> _Your task_
Leave every image out, and print the remaining lines below exactly.

[Saved data entries]
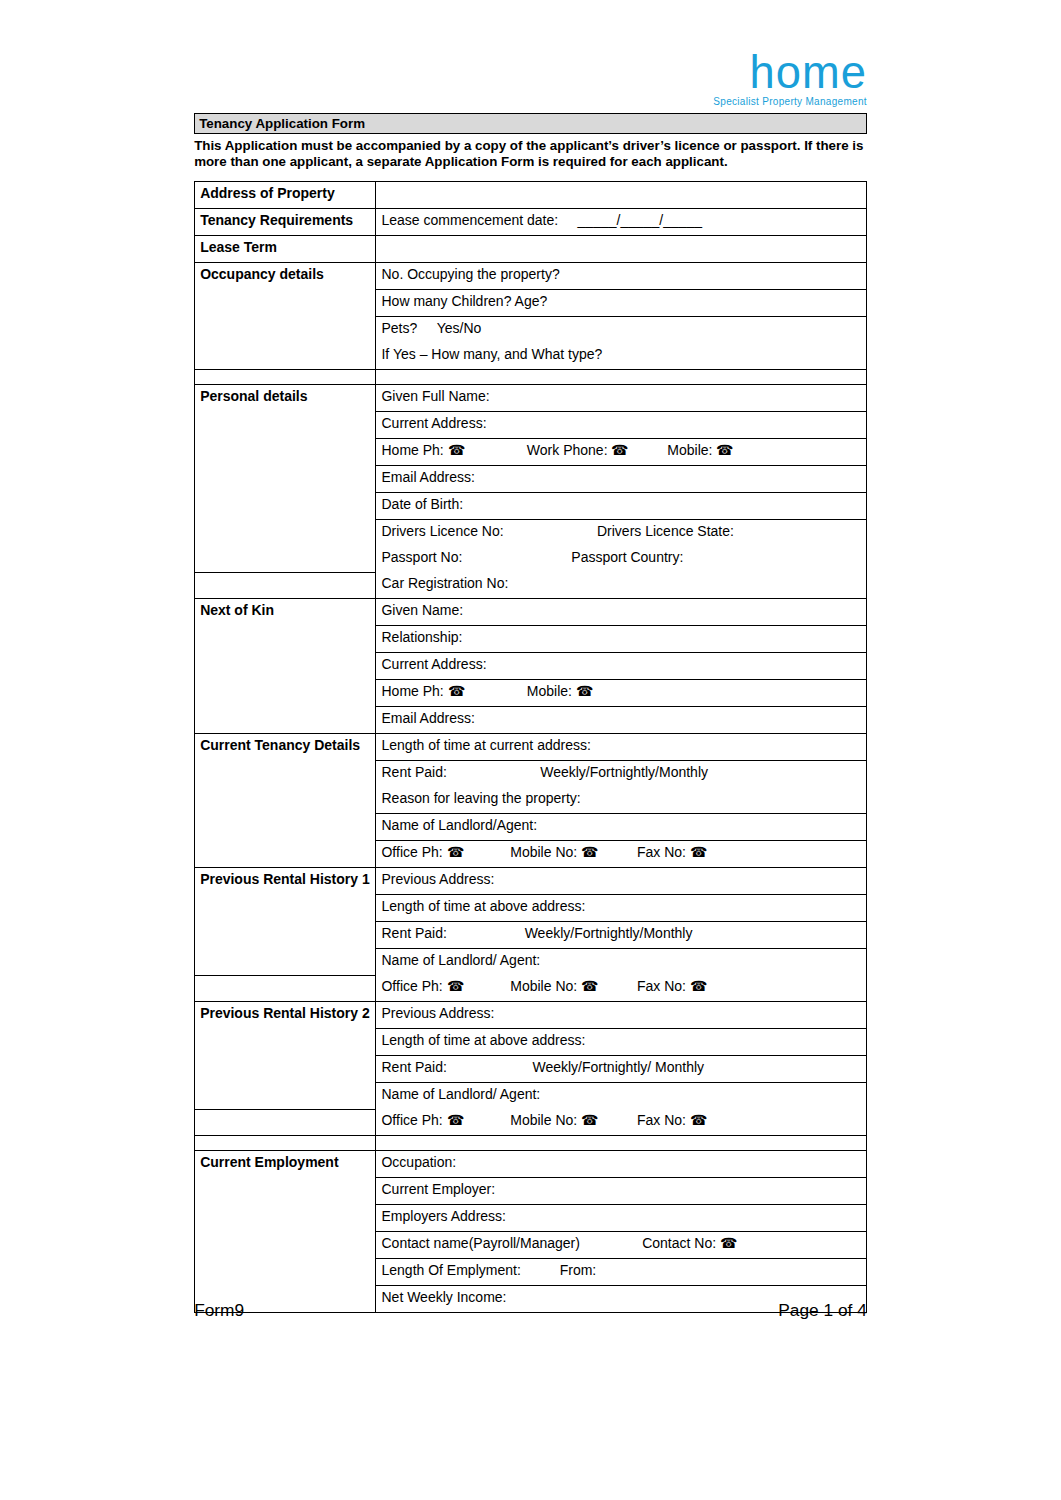home
Specialist Property Management
Tenancy Application Form
This Application must be accompanied by a copy of the applicant’s driver’s licence or passport. If there is more than one applicant, a separate Application Form is required for each applicant.
| Address of Property | |
| Tenancy Requirements | Lease commencement date: _____/_____/_____ |
| Lease Term | |
| Occupancy details | No. Occupying the property? |
| How many Children? Age? |
| Pets? Yes/No |
| If Yes – How many, and What type? |
| Personal details | Given Full Name: |
| Current Address: |
| Home Ph: ☎ Work Phone: ☎ Mobile: ☎ |
| Email Address: |
| Date of Birth: |
| Drivers Licence No: Drivers Licence State: |
| Passport No: Passport Country: |
| | Car Registration No: |
| Next of Kin | Given Name: |
| Relationship: |
| Current Address: |
| Home Ph: ☎ Mobile: ☎ |
| Email Address: |
| Current Tenancy Details | Length of time at current address: |
| Rent Paid: Weekly/Fortnightly/Monthly |
| Reason for leaving the property: |
| Name of Landlord/Agent: |
| Office Ph: ☎ Mobile No: ☎ Fax No: ☎ |
| Previous Rental History 1 | Previous Address: |
| Length of time at above address: |
| Rent Paid: Weekly/Fortnightly/Monthly |
| Name of Landlord/ Agent: |
| | Office Ph: ☎ Mobile No: ☎ Fax No: ☎ |
| Previous Rental History 2 | Previous Address: |
| Length of time at above address: |
| Rent Paid: Weekly/Fortnightly/ Monthly |
| Name of Landlord/ Agent: |
| | Office Ph: ☎ Mobile No: ☎ Fax No: ☎ |
| Current Employment | Occupation: |
| Current Employer: |
| Employers Address: |
| Contact name(Payroll/Manager) Contact No: ☎ |
| Length Of Emplyment: From: |
| Net Weekly Income: |
Form9
Page 1 of 4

> _Task output_
home
Specialist Property Management
Tenancy Application Form
This Application must be accompanied by a copy of the applicant’s driver’s licence or passport. If there is more than one applicant, a separate Application Form is required for each applicant.
| Address of Property | |
| Tenancy Requirements | Lease commencement date: _____/_____/_____ |
| Lease Term | |
| Occupancy details | No. Occupying the property? |
| How many Children? Age? |
| Pets? Yes/No |
| If Yes – How many, and What type? |
| Personal details | Given Full Name: |
| Current Address: |
| Home Ph: ☎ Work Phone: ☎ Mobile: ☎ |
| Email Address: |
| Date of Birth: |
| Drivers Licence No: Drivers Licence State: |
| Passport No: Passport Country: |
| | Car Registration No: |
| Next of Kin | Given Name: |
| Relationship: |
| Current Address: |
| Home Ph: ☎ Mobile: ☎ |
| Email Address: |
| Current Tenancy Details | Length of time at current address: |
| Rent Paid: Weekly/Fortnightly/Monthly |
| Reason for leaving the property: |
| Name of Landlord/Agent: |
| Office Ph: ☎ Mobile No: ☎ Fax No: ☎ |
| Previous Rental History 1 | Previous Address: |
| Length of time at above address: |
| Rent Paid: Weekly/Fortnightly/Monthly |
| Name of Landlord/ Agent: |
| | Office Ph: ☎ Mobile No: ☎ Fax No: ☎ |
| Previous Rental History 2 | Previous Address: |
| Length of time at above address: |
| Rent Paid: Weekly/Fortnightly/ Monthly |
| Name of Landlord/ Agent: |
| | Office Ph: ☎ Mobile No: ☎ Fax No: ☎ |
| Current Employment | Occupation: |
| Current Employer: |
| Employers Address: |
| Contact name(Payroll/Manager) Contact No: ☎ |
| Length Of Emplyment: From: |
| Net Weekly Income: |
Form9
Page 1 of 4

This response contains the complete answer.